Implementations as Formal Specifications

Implementations are formal, so an implementation may serve as its own formal specification.

That’s a really bad idea, for several reasons.

To start with, correctness is defined with respect to a specification. If an implementation serves as its own specification, then the implementation will be correct by definition, regardless of how badly the implementation fails to satisfy its intended purpose.

Even if the implementation satisfies every requirement of its intended purpose, using the implementation as its own specification will inevitably lead to over-specification, in which accidental features of the implementation will become just as mandatory as features that are essential to its purpose.

Consider, for example, early versions of Microsoft’s Windows operating system. Windows was written in assembly language, and some of its system calls were not very well documented. Without a good specification of those system calls, Windows programmers relied on experiments to discover exactly what those system calls did.
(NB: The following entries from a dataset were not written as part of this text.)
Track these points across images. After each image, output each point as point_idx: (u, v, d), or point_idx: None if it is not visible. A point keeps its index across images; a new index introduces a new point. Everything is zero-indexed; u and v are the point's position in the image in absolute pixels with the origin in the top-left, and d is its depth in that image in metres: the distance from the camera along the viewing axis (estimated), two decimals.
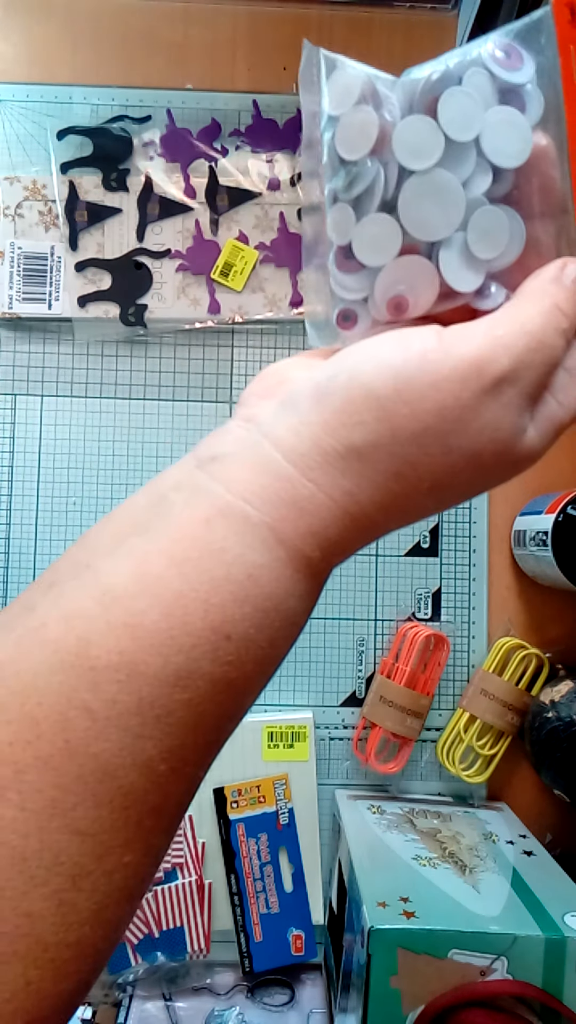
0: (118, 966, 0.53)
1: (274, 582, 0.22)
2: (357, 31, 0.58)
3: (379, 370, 0.22)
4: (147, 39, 0.58)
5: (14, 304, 0.56)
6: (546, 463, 0.58)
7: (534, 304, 0.23)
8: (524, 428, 0.23)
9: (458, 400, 0.21)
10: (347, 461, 0.22)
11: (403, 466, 0.22)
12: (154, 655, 0.20)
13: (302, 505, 0.22)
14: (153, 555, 0.21)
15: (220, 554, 0.21)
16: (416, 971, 0.39)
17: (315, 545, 0.22)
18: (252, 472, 0.22)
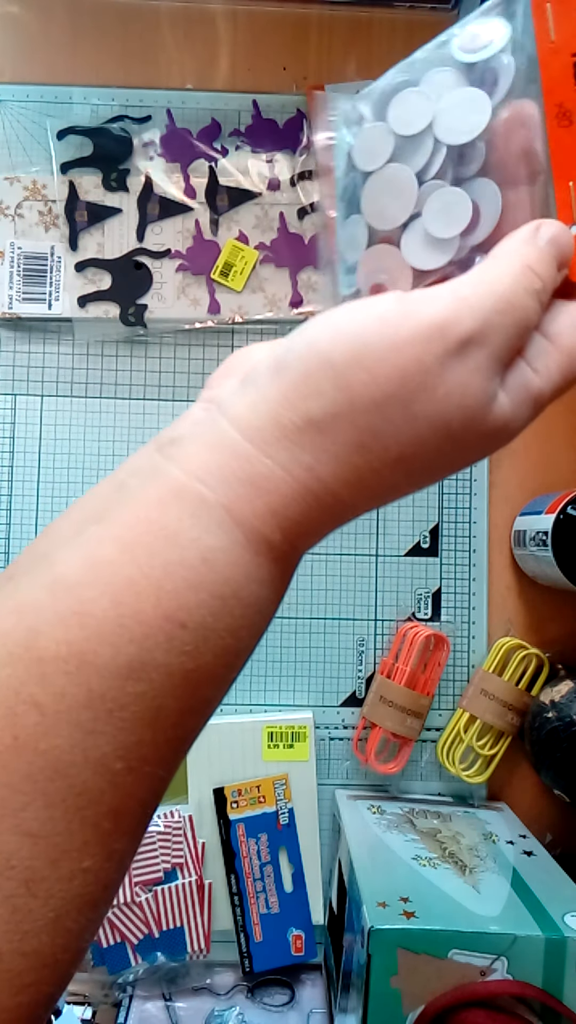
0: (118, 966, 0.53)
1: (231, 566, 0.20)
2: (357, 31, 0.58)
3: (336, 337, 0.21)
4: (147, 39, 0.58)
5: (14, 304, 0.56)
6: (546, 463, 0.58)
7: (504, 264, 0.22)
8: (494, 395, 0.21)
9: (420, 363, 0.20)
10: (306, 434, 0.21)
11: (365, 437, 0.21)
12: (104, 645, 0.19)
13: (259, 483, 0.21)
14: (106, 541, 0.20)
15: (173, 537, 0.20)
16: (416, 971, 0.39)
17: (275, 526, 0.21)
18: (208, 451, 0.21)
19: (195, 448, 0.21)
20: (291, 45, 0.58)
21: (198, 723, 0.22)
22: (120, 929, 0.53)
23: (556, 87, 0.24)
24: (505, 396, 0.21)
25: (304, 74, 0.58)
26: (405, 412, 0.20)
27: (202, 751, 0.54)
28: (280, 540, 0.21)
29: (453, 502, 0.58)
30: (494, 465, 0.58)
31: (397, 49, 0.58)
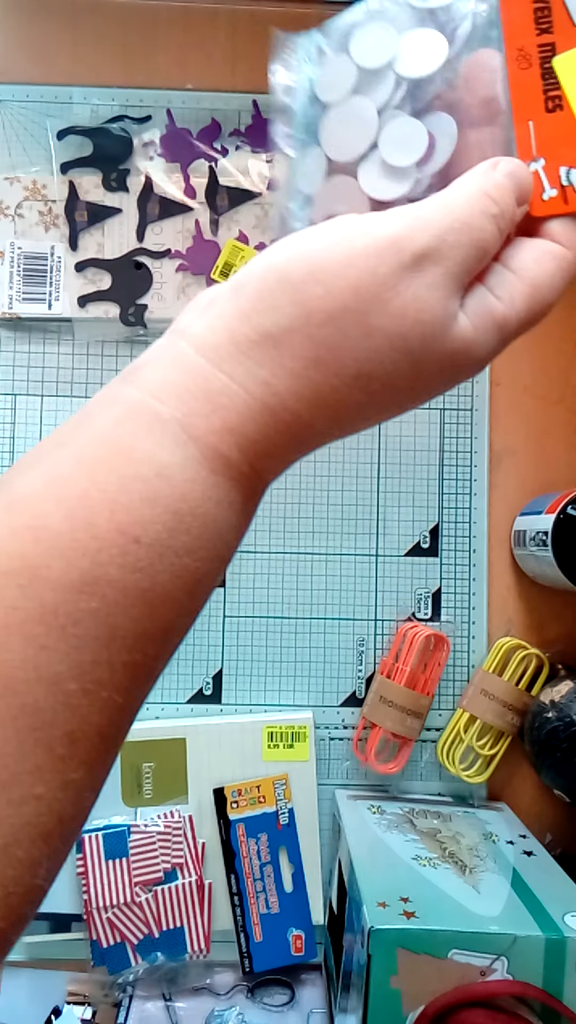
0: (118, 966, 0.53)
1: (188, 482, 0.20)
2: None
3: (292, 255, 0.21)
4: (147, 39, 0.58)
5: (14, 304, 0.56)
6: (546, 463, 0.58)
7: (460, 189, 0.22)
8: (454, 314, 0.21)
9: (374, 276, 0.20)
10: (262, 348, 0.21)
11: (321, 351, 0.21)
12: (57, 558, 0.19)
13: (214, 398, 0.21)
14: (63, 460, 0.20)
15: (128, 452, 0.20)
16: (416, 971, 0.39)
17: (232, 443, 0.21)
18: (164, 370, 0.21)
19: (152, 369, 0.22)
20: None
21: (158, 651, 0.21)
22: (120, 929, 0.53)
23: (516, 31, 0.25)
24: (466, 318, 0.22)
25: None
26: (361, 325, 0.20)
27: (202, 751, 0.54)
28: (239, 459, 0.21)
29: (453, 502, 0.58)
30: (494, 465, 0.58)
31: None
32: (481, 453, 0.58)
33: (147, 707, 0.56)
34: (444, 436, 0.58)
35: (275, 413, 0.21)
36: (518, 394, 0.58)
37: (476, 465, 0.58)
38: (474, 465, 0.58)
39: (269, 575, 0.57)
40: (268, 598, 0.57)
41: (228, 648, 0.57)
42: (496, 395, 0.58)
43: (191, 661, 0.57)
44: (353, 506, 0.58)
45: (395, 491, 0.58)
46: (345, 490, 0.57)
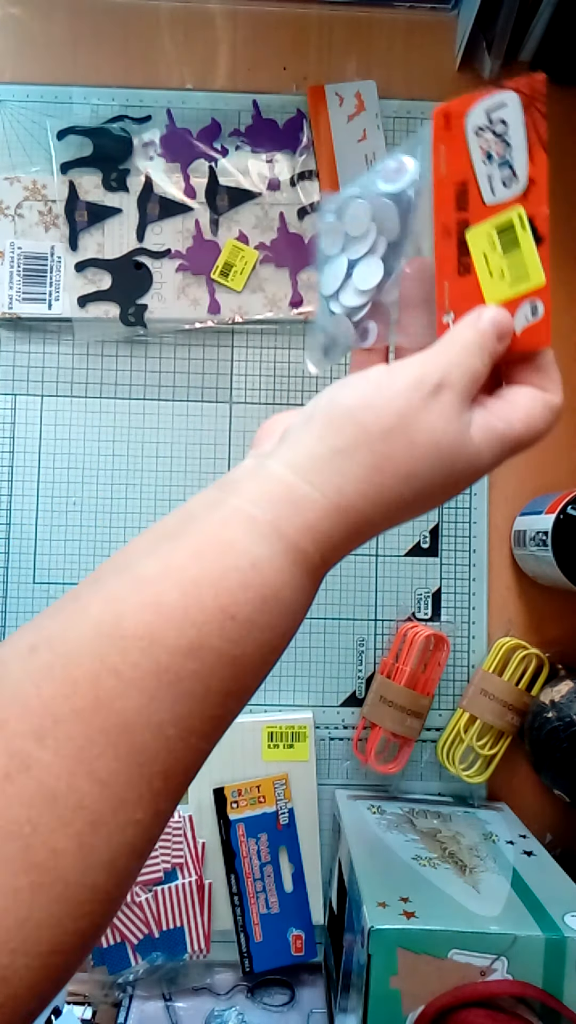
0: (118, 966, 0.53)
1: (275, 572, 0.26)
2: (357, 31, 0.58)
3: (348, 394, 0.28)
4: (147, 39, 0.58)
5: (14, 304, 0.56)
6: (546, 463, 0.58)
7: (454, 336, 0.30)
8: (468, 423, 0.28)
9: (409, 403, 0.27)
10: (334, 461, 0.27)
11: (379, 459, 0.27)
12: (172, 628, 0.24)
13: (299, 503, 0.26)
14: (178, 550, 0.26)
15: (230, 546, 0.25)
16: (416, 971, 0.39)
17: (311, 539, 0.26)
18: (259, 484, 0.27)
19: (248, 483, 0.27)
20: (291, 45, 0.58)
21: (235, 708, 0.26)
22: (120, 929, 0.53)
23: (442, 209, 0.31)
24: (476, 429, 0.29)
25: (304, 74, 0.58)
26: (406, 438, 0.27)
27: None
28: (313, 551, 0.27)
29: (453, 502, 0.58)
30: None
31: (397, 49, 0.58)
32: None
33: None
34: None
35: (344, 511, 0.27)
36: None
37: None
38: None
39: None
40: None
41: None
42: None
43: None
44: None
45: None
46: None
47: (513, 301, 0.31)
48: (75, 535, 0.57)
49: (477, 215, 0.30)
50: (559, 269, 0.56)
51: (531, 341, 0.31)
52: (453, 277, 0.31)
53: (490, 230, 0.30)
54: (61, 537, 0.57)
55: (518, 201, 0.30)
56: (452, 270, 0.31)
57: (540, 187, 0.30)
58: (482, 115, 0.30)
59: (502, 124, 0.29)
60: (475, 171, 0.30)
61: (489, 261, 0.30)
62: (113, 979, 0.53)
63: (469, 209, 0.30)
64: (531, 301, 0.31)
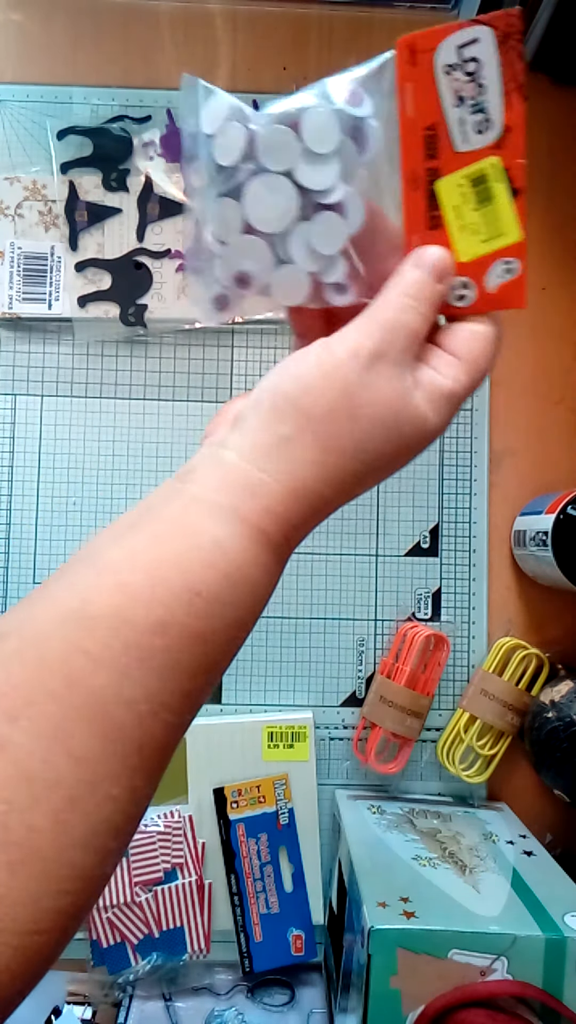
0: (118, 966, 0.53)
1: (238, 551, 0.26)
2: (357, 31, 0.58)
3: (287, 377, 0.28)
4: (147, 39, 0.58)
5: (14, 304, 0.56)
6: (546, 463, 0.58)
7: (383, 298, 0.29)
8: (409, 391, 0.28)
9: (347, 379, 0.28)
10: (282, 448, 0.28)
11: (325, 440, 0.28)
12: (140, 606, 0.25)
13: (255, 489, 0.27)
14: (140, 538, 0.26)
15: (192, 529, 0.26)
16: (416, 971, 0.39)
17: (271, 521, 0.27)
18: (215, 472, 0.28)
19: (206, 472, 0.28)
20: (291, 45, 0.58)
21: (205, 683, 0.27)
22: (120, 929, 0.53)
23: (410, 155, 0.28)
24: (420, 393, 0.28)
25: (304, 74, 0.58)
26: (349, 415, 0.28)
27: (202, 751, 0.54)
28: (274, 531, 0.27)
29: (453, 502, 0.58)
30: (494, 465, 0.58)
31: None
32: (481, 453, 0.58)
33: None
34: (444, 436, 0.58)
35: (298, 494, 0.28)
36: (518, 394, 0.58)
37: (476, 465, 0.58)
38: (474, 465, 0.58)
39: None
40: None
41: None
42: (496, 395, 0.58)
43: None
44: (353, 506, 0.58)
45: (395, 491, 0.58)
46: None
47: (487, 258, 0.29)
48: (75, 535, 0.57)
49: (448, 164, 0.28)
50: (562, 269, 0.56)
51: (504, 301, 0.29)
52: (422, 231, 0.29)
53: (462, 181, 0.28)
54: (61, 537, 0.57)
55: (492, 150, 0.27)
56: (422, 223, 0.29)
57: (517, 135, 0.27)
58: (452, 52, 0.27)
59: (474, 63, 0.27)
60: (445, 114, 0.27)
61: (461, 214, 0.28)
62: (113, 979, 0.53)
63: (439, 156, 0.28)
64: (506, 259, 0.29)
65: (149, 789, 0.26)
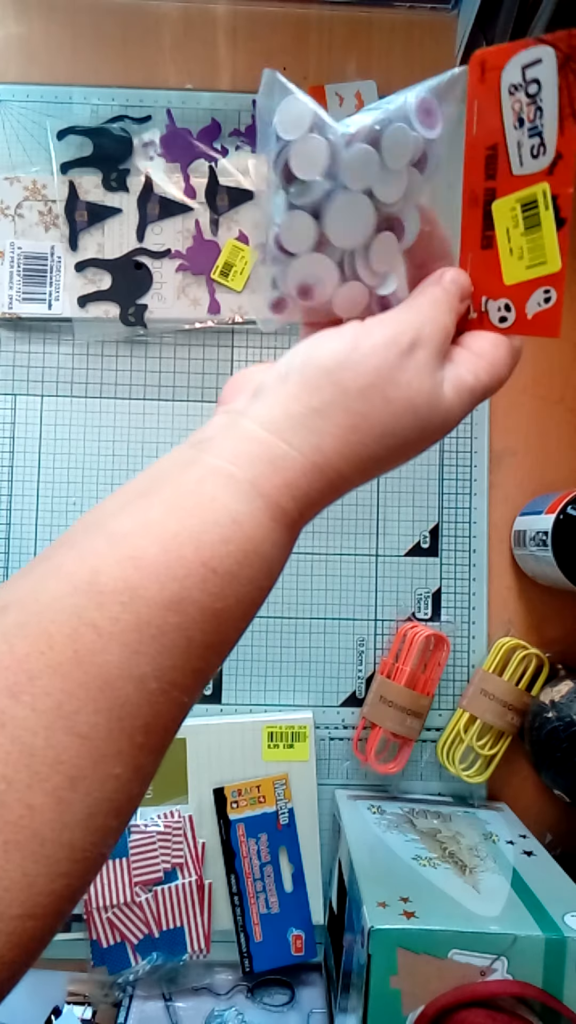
0: (118, 966, 0.53)
1: (255, 527, 0.26)
2: (357, 31, 0.58)
3: (324, 351, 0.28)
4: (147, 39, 0.58)
5: (14, 304, 0.56)
6: (546, 463, 0.58)
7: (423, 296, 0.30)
8: (441, 381, 0.29)
9: (386, 361, 0.28)
10: (311, 420, 0.27)
11: (356, 417, 0.27)
12: (153, 581, 0.24)
13: (277, 462, 0.27)
14: (155, 507, 0.26)
15: (210, 503, 0.25)
16: (416, 971, 0.39)
17: (289, 496, 0.27)
18: (235, 442, 0.27)
19: (224, 441, 0.27)
20: (291, 45, 0.58)
21: (215, 661, 0.26)
22: (120, 929, 0.53)
23: (471, 174, 0.29)
24: (449, 387, 0.29)
25: (304, 74, 0.58)
26: (382, 396, 0.27)
27: (202, 751, 0.54)
28: (292, 508, 0.27)
29: (453, 502, 0.58)
30: (494, 465, 0.58)
31: (397, 49, 0.58)
32: (481, 453, 0.58)
33: None
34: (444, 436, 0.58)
35: (322, 470, 0.27)
36: (518, 394, 0.58)
37: (476, 465, 0.58)
38: (474, 465, 0.58)
39: None
40: (268, 598, 0.57)
41: None
42: (496, 395, 0.58)
43: None
44: (353, 506, 0.58)
45: (395, 491, 0.58)
46: None
47: (528, 284, 0.29)
48: None
49: (504, 186, 0.28)
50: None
51: (541, 328, 0.29)
52: (476, 250, 0.30)
53: (515, 204, 0.28)
54: None
55: (544, 176, 0.27)
56: (475, 242, 0.30)
57: (568, 163, 0.27)
58: (517, 71, 0.27)
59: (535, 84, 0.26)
60: (506, 136, 0.28)
61: (511, 237, 0.29)
62: (113, 979, 0.53)
63: (497, 178, 0.28)
64: (545, 287, 0.29)
65: (153, 767, 0.25)
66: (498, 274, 0.29)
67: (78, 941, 0.54)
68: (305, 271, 0.30)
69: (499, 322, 0.30)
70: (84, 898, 0.52)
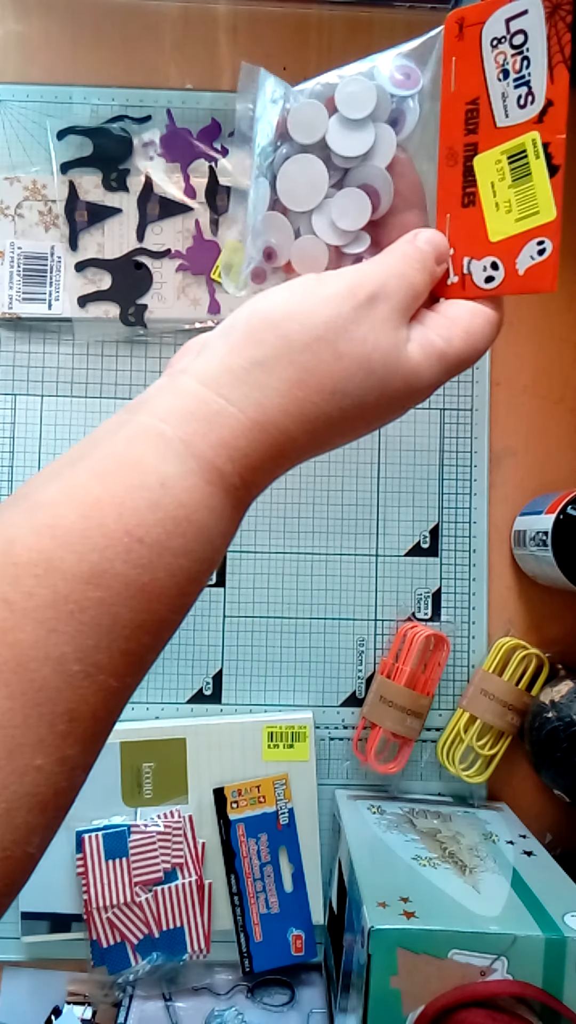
0: (118, 966, 0.53)
1: (187, 491, 0.23)
2: (357, 31, 0.58)
3: (272, 302, 0.26)
4: (147, 39, 0.58)
5: (14, 304, 0.56)
6: (546, 463, 0.58)
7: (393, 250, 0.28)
8: (404, 340, 0.26)
9: (339, 312, 0.25)
10: (252, 374, 0.25)
11: (302, 372, 0.25)
12: (70, 552, 0.22)
13: (213, 419, 0.24)
14: (79, 472, 0.24)
15: (137, 465, 0.23)
16: (416, 971, 0.39)
17: (226, 457, 0.24)
18: (169, 399, 0.25)
19: (158, 399, 0.25)
20: (291, 45, 0.58)
21: (151, 642, 0.23)
22: (120, 929, 0.53)
23: (449, 131, 0.28)
24: (416, 348, 0.26)
25: (304, 74, 0.57)
26: (332, 351, 0.25)
27: (202, 751, 0.54)
28: (231, 471, 0.24)
29: (453, 502, 0.58)
30: (494, 465, 0.58)
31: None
32: (481, 453, 0.58)
33: (147, 707, 0.56)
34: (444, 436, 0.58)
35: (264, 428, 0.25)
36: (518, 394, 0.58)
37: (476, 465, 0.58)
38: (474, 465, 0.58)
39: (269, 575, 0.57)
40: (268, 598, 0.57)
41: (228, 648, 0.57)
42: (496, 395, 0.58)
43: (191, 661, 0.57)
44: (353, 506, 0.58)
45: (395, 491, 0.58)
46: (345, 490, 0.57)
47: (518, 237, 0.27)
48: None
49: (487, 139, 0.27)
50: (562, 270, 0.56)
51: (534, 282, 0.27)
52: (456, 209, 0.28)
53: (500, 157, 0.27)
54: None
55: (532, 125, 0.26)
56: (455, 201, 0.28)
57: (559, 110, 0.26)
58: (500, 24, 0.26)
59: (521, 35, 0.26)
60: (488, 89, 0.27)
61: (496, 192, 0.27)
62: (113, 979, 0.53)
63: (479, 132, 0.27)
64: (539, 239, 0.27)
65: (84, 758, 0.22)
66: (482, 232, 0.28)
67: (78, 941, 0.54)
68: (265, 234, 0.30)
69: (485, 283, 0.28)
70: (84, 898, 0.52)
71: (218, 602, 0.57)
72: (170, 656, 0.57)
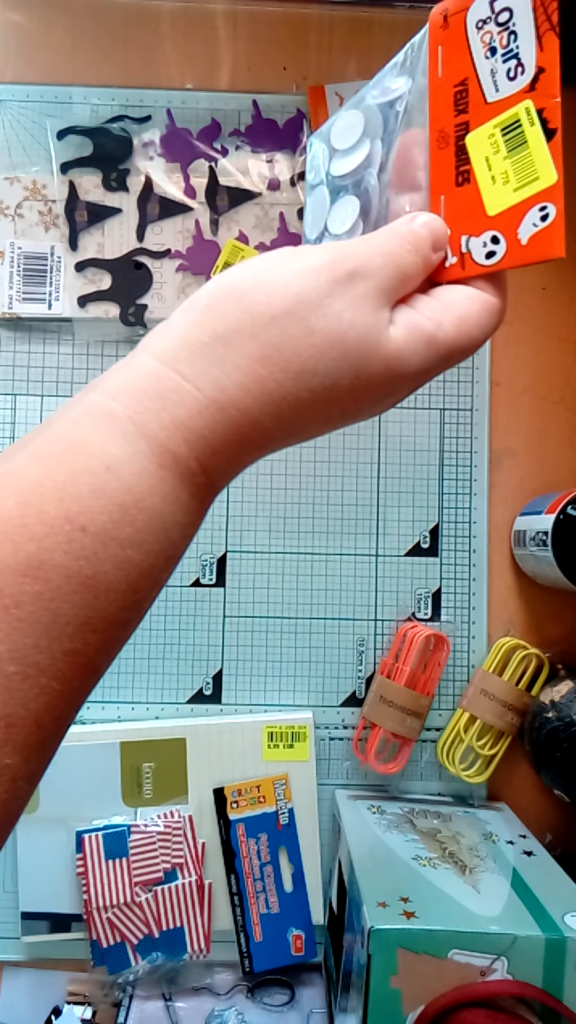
0: (118, 966, 0.53)
1: (135, 476, 0.21)
2: (357, 31, 0.58)
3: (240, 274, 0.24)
4: (147, 39, 0.58)
5: (14, 304, 0.56)
6: (546, 463, 0.58)
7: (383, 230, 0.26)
8: (385, 322, 0.24)
9: (313, 287, 0.23)
10: (211, 348, 0.23)
11: (267, 348, 0.22)
12: (6, 541, 0.20)
13: (166, 396, 0.22)
14: (22, 456, 0.22)
15: (81, 447, 0.21)
16: (416, 971, 0.39)
17: (181, 439, 0.22)
18: (122, 375, 0.23)
19: (112, 376, 0.23)
20: (291, 45, 0.58)
21: (99, 642, 0.21)
22: (120, 929, 0.53)
23: (439, 114, 0.27)
24: (397, 328, 0.24)
25: (304, 74, 0.58)
26: (302, 325, 0.23)
27: (202, 751, 0.54)
28: (186, 455, 0.22)
29: (453, 502, 0.58)
30: (494, 465, 0.58)
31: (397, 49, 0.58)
32: (481, 453, 0.58)
33: (147, 707, 0.56)
34: (444, 436, 0.58)
35: (223, 408, 0.22)
36: (518, 394, 0.58)
37: (476, 465, 0.58)
38: (474, 465, 0.58)
39: (269, 575, 0.57)
40: (268, 598, 0.57)
41: (228, 648, 0.57)
42: (496, 395, 0.58)
43: (191, 661, 0.57)
44: (353, 506, 0.58)
45: (395, 491, 0.58)
46: (345, 490, 0.57)
47: (519, 206, 0.26)
48: None
49: (479, 116, 0.26)
50: (562, 269, 0.56)
51: (540, 251, 0.26)
52: (450, 189, 0.27)
53: (493, 131, 0.26)
54: None
55: (524, 94, 0.26)
56: (449, 181, 0.27)
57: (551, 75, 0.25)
58: (485, 6, 0.26)
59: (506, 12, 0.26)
60: (476, 68, 0.26)
61: (492, 165, 0.26)
62: (113, 979, 0.53)
63: (469, 110, 0.27)
64: (540, 205, 0.26)
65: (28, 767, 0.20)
66: (479, 208, 0.27)
67: (78, 941, 0.54)
68: None
69: (486, 259, 0.27)
70: (84, 898, 0.52)
71: (218, 602, 0.57)
72: (170, 656, 0.57)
Looking at the results of those experiments, a programmer might find that the result of a certain system call is being returned in two different machine registers, rB and rC. Knowing the result is available in both registers, a programmer might write code that overwrites register rB immediately after the system call, relying on the result remaining available in register rC. Microsoft, however, may have intended for that result to be available only in register rB; it was just an accident that the result was also available in register rC. Some time later, when Microsoft rewrites the system call to accommodate some new feature or to fix some bug, the rewritten system call might return the result only in register rB. When the new version of Windows is released, all code that depended on the result being available in register rC will break.

That sort of thing actually happened. Sometimes the code that broke had been written by Microsoft itself. Microsoft ended up having to test the major applications it cared about every time it released a new version of Windows. If Microsoft discovered that an important application was relying on some accidental feature of a system call, then Microsoft had to retain that accidental feature. If Microsoft didn’t care about your application, however, then Microsoft didn’t care whether their new version of Windows broke your application.

That situation improved somewhat after Microsoft replaced Windows with Windows NT, which was written in C instead of assembly language. C is not a terribly high-level language, but it does hide the details of register allocation from C programmers.

For another example, consider Java’s byte code verifier. At OOPSLA 1999, Stephen Freund and John Mitchell pointed out that the original specification of Java's byte code verifier "was an informal English description that was incomplete and even incorrect in some respects." Freund and Mitchell proposed a formal specification, which other academic papers built upon, but the immediate response from Sun Microsystems was to say its informal description wasn't intended to be authoritative, because the byte code verifier served as its own formal specification. (Indeed, the informal specification published in the second edition of the Java Virtual Machine Specification basically consisted of an informal description of algorithms used by Sun's implementation of the byte code verifier.) That meant the only practical way for compiler writers to tell what sequences of byte code were legal and which weren't was to run them through the byte code verifier. Although that produced an authoritative answer for any particular class file, compiler writers needed to know the general rules. As of Java SE 7, those general rules are expressed in Prolog, which provides a declarative formal specification that's independent of both informal specification and the implementation.

One final example: I once asked one of the people who wrote Microsoft’s C# compiler where I could find the official specification for automatic boxing and unboxing in C#. He told me the C# compiler was the only specification for that part of the C# language. Whatever the C# compiler did was correct. That meant, of course, that accidental changes to the C# compiler in future releases could have the effect of redefining the semantics of the C# language. Your C# program might be correct on Tuesday, but become incorrect when a new version of the C# compiler is released on Thursday.